In the old sitcom Taxi Andy Kaufman plays Latka Gravas, a mechanic, an immigrant with a funny high-pitched voice. And then at one point Latka starts to transform himself into someone else — into Latka’s idea of a cool guy, a successful guy. He gradually loses his eastern European accent, and his voice drops an octave. To the people he works with he sounds like a lounge lizard, or a parody of a lounge lizard: a guy who reads the articles in Playboy as a guide for self-improvement. He says that his name isn’t Latka Gravas. His name is Vic Ferrari.

vic
Vic thinks he is a sexy playboy; in fact, Vic is a jerk. Finally, all the people in the cab company who have to deal with Vic deputize Alex — the central character in the ensemble, the most well-adjusted and psychologically healthy person available — to confront Vic and, somehow, bring back Latka.
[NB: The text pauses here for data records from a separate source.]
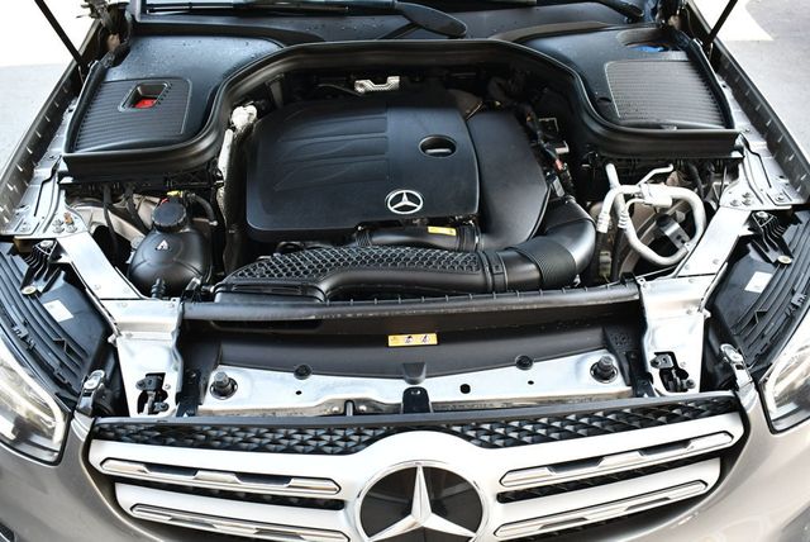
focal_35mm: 36
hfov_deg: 53.1
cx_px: 405
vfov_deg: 36.9
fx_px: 811
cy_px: 271
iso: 800
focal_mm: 18
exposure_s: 1/200
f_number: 3.5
It doesn’t go well. Vic scornfully repudiates Alex and the rest of the crew. He says that everybody liked him when he was the foreign guy with the funny voice, when he was shy, silly, dopey Latka, a figure of fun, a clown. Nobody respected him then. Of course they want that guy back, someone they can all laugh at. Of course that’s who they’d prefer him to be.

Alex, being the mensch that he is, takes all this in, and acknowledges that there is truth in it. People did laugh at Latka, they did treat him as the comical foreigner, and they shouldn’t have done that. All that (ruefully) acknowledged, Alex still wants to make a point. “I liked Latka,” he says. “But I don’t like you.”